Exercise description:
Put the lines of the listing, from its start through the line containing "30 de Julho, 2026, 17:20" inclusive, into a Markdown table with the columns Row and Line, giving each line its row number and skipping blank lines. Leave the pictures out of the answer.

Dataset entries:
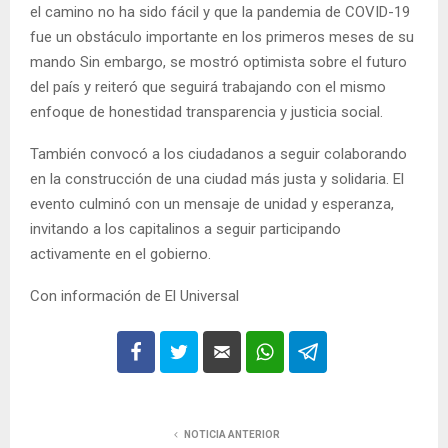
el camino no ha sido fácil y que la pandemia de COVID-19
fue un obstáculo importante en los primeros meses de su
mando Sin embargo, se mostró optimista sobre el futuro
del país y reiteró que seguirá trabajando con el mismo
enfoque de honestidad transparencia y justicia social.
También convocó a los ciudadanos a seguir colaborando
en la construcción de una ciudad más justa y solidaria. El
evento culminó con un mensaje de unidad y esperanza,
invitando a los capitalinos a seguir participando
activamente en el gobierno.
Con información de El Universal
NOTICIA ANTERIOR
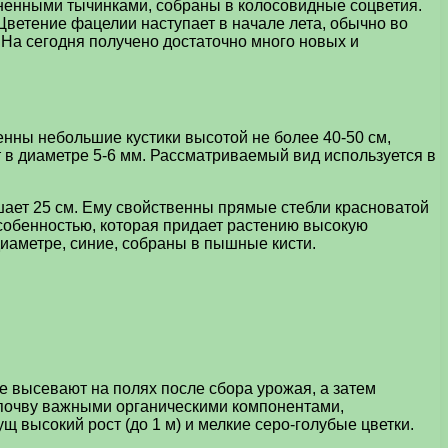
иненными тычинками, собраны в колосовидные соцветия.
 Цветение фацелии наступает в начале лета, обычно во
 На сегодня получено достаточно много новых и
енны небольшие кустики высотой не более 40-50 см,
 в диаметре 5-6 мм. Рассматриваемый вид используется в
шает 25 см. Ему свойственны прямые стебли красноватой
особенностью, которая придает растению высокую
диаметре, синие, собраны в пышные кисти.
е высевают на полях после сбора урожая, а затем
т почву важными органическими компонентами,
высокий рост (до 1 м) и мелкие серо-голубые цветки.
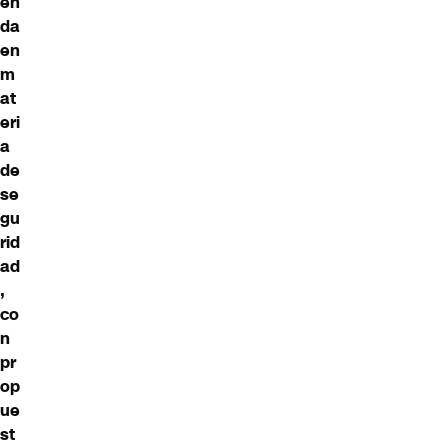
en
da
en
m
at
eri
a
de
se
gu
rid
ad
,
co
n
pr
op
ue
st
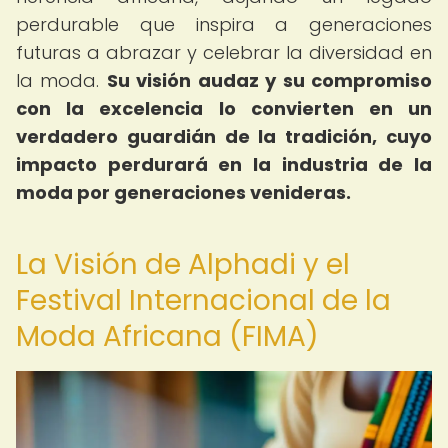
perdurable que inspira a generaciones
futuras a abrazar y celebrar la diversidad en
la moda.
Su visión audaz y su compromiso
con la excelencia lo convierten en un
verdadero guardián de la tradición, cuyo
impacto perdurará en la industria de la
moda por generaciones venideras.
La Visión de Alphadi y el
Festival Internacional de la
Moda Africana (FIMA)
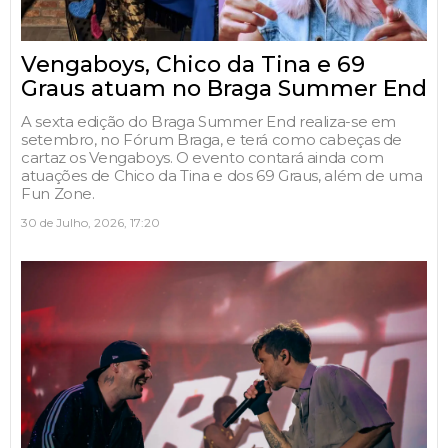
Vengaboys, Chico da Tina e 69
Graus atuam no Braga Summer End
A sexta edição do Braga Summer End realiza-se em
setembro, no Fórum Braga, e terá como cabeças de
cartaz os Vengaboys. O evento contará ainda com
atuações de Chico da Tina e dos 69 Graus, além de uma
Fun Zone.
30 de Julho, 2026, 17:20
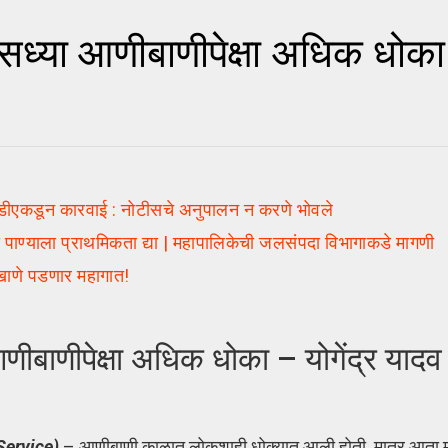
्या आणीबाणीपेक्षा अधिक धोका –
डीएकडून कारवाई : नोटीसचे अनुपालन न करणे भोवले
 पाण्याला प्राथमिकता द्या | महापालिकेची जलसंपदा विभागाकडे मागणी
खाणे पडणार महागात!
ाणीपेक्षा अधिक धोका – योगेंद्र यादव य
Service)
– आणीबाणी काळात लोकशाही धोक्यात आली होती. मात्र आता म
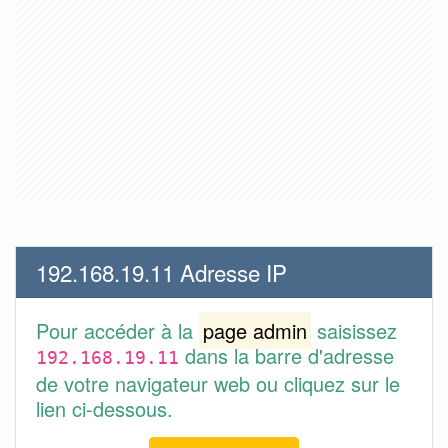
192.168.19.11 Adresse IP
Pour accéder à la
page admin
saisissez
dans la barre d'adresse
192.168.19.11
de votre navigateur web ou cliquez sur le
lien ci-dessous.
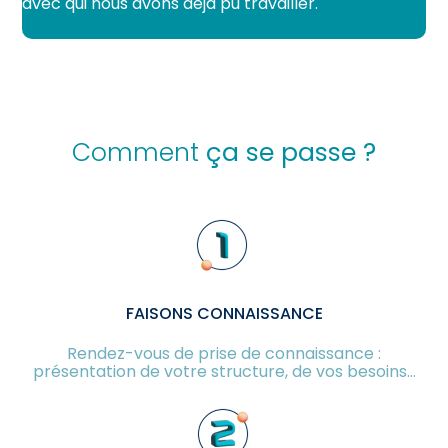
avec qui nous avons déjà pu travailler.
Comment
ça se passe ?
FAISONS CONNAISSANCE
Rendez-vous de prise de connaissance :
présentation de votre structure, de vos besoins…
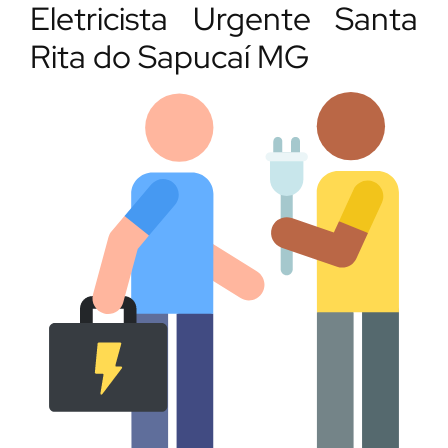
Eletricista Urgente Santa
Rita do Sapucaí MG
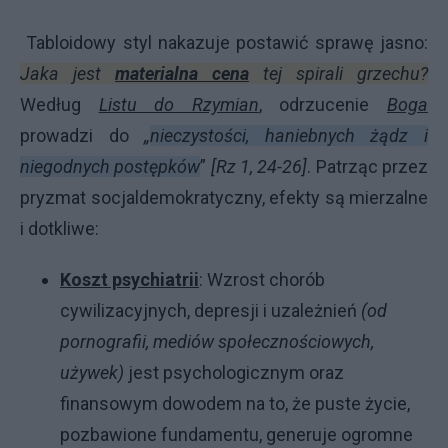
Tabloidowy styl nakazuje postawić sprawę jasno:
Jaka jest
materialna cena
tej spirali grzechu?
Według
Listu do Rzymian
, odrzucenie
Boga
prowadzi do
„
nieczystości, haniebnych żądz i
niegodnych postępków
”
[Rz 1, 24-26]
. Patrząc przez
pryzmat socjaldemokratyczny, efekty są mierzalne
i dotkliwe:
Koszt psychiatrii
: Wzrost chorób
cywilizacyjnych, depresji i uzależnień
(od
pornografii, mediów społecznościowych,
używek)
jest psychologicznym oraz
finansowym dowodem na to, że puste życie,
pozbawione fundamentu, generuje ogromne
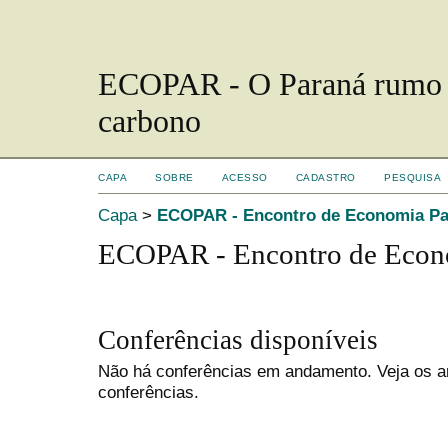
ECOPAR - O Paraná rumo a 
carbono
CAPA
SOBRE
ACESSO
CADASTRO
PESQUISA
Capa
>
ECOPAR - Encontro de Economia P
ECOPAR - Encontro de Econ
Conferências disponíveis
Não há conferências em andamento. Veja os ar
conferências.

Response:
| Row | Line |
|---|---|
| 1 | el camino no ha sido fácil y que la pandemia de COVID-19 |
| 2 | fue un obstáculo importante en los primeros meses de su |
| 3 | mando Sin embargo, se mostró optimista sobre el futuro |
| 4 | del país y reiteró que seguirá trabajando con el mismo |
| 5 | enfoque de honestidad transparencia y justicia social. |
| 6 | También convocó a los ciudadanos a seguir colaborando |
| 7 | en la construcción de una ciudad más justa y solidaria. El |
| 8 | evento culminó con un mensaje de unidad y esperanza, |
| 9 | invitando a los capitalinos a seguir participando |
| 10 | activamente en el gobierno. |
| 11 | Con información de El Universal |
| 12 | NOTICIA ANTERIOR |
| 13 | иненными тычинками, собраны в колосовидные соцветия. |
| 14 |  Цветение фацелии наступает в начале лета, обычно во |
| 15 |  На сегодня получено достаточно много новых и |
| 16 | енны небольшие кустики высотой не более 40-50 см, |
| 17 |  в диаметре 5-6 мм. Рассматриваемый вид используется в |
| 18 | шает 25 см. Ему свойственны прямые стебли красноватой |
| 19 | особенностью, которая придает растению высокую |
| 20 | диаметре, синие, собраны в пышные кисти. |
| 21 | е высевают на полях после сбора урожая, а затем |
| 22 | т почву важными органическими компонентами, |
| 23 | высокий рост (до 1 м) и мелкие серо-голубые цветки. |
| 24 | en |
| 25 | da |
| 26 | en |
| 27 | m |
| 28 | at |
| 29 | eri |
| 30 | a |
| 31 | de |
| 32 | se |
| 33 | gu |
| 34 | rid |
| 35 | ad |
| 36 | , |
| 37 | co |
| 38 | n |
| 39 | pr |
| 40 | op |
| 41 | ue |
| 42 | st |
| 43 | perdurable que inspira a generaciones |
| 44 | futuras a abrazar y celebrar la diversidad en |
| 45 | la moda. |
| 46 | Su visión audaz y su compromiso |
| 47 | con la excelencia lo convierten en un |
| 48 | verdadero guardián de la tradición, cuyo |
| 49 | impacto perdurará en la industria de la |
| 50 | moda por generaciones venideras. |
| 51 | La Visión de Alphadi y el |
| 52 | Festival Internacional de la |
| 53 | Moda Africana (FIMA) |
| 54 | Vengaboys, Chico da Tina e 69 |
| 55 | Graus atuam no Braga Summer End |
| 56 | A sexta edição do Braga Summer End realiza-se em |
| 57 | setembro, no Fórum Braga, e terá como cabeças de |
| 58 | cartaz os Vengaboys. O evento contará ainda com |
| 59 | atuações de Chico da Tina e dos 69 Graus, além de uma |
| 60 | Fun Zone. |
| 61 | 30 de Julho, 2026, 17:20 |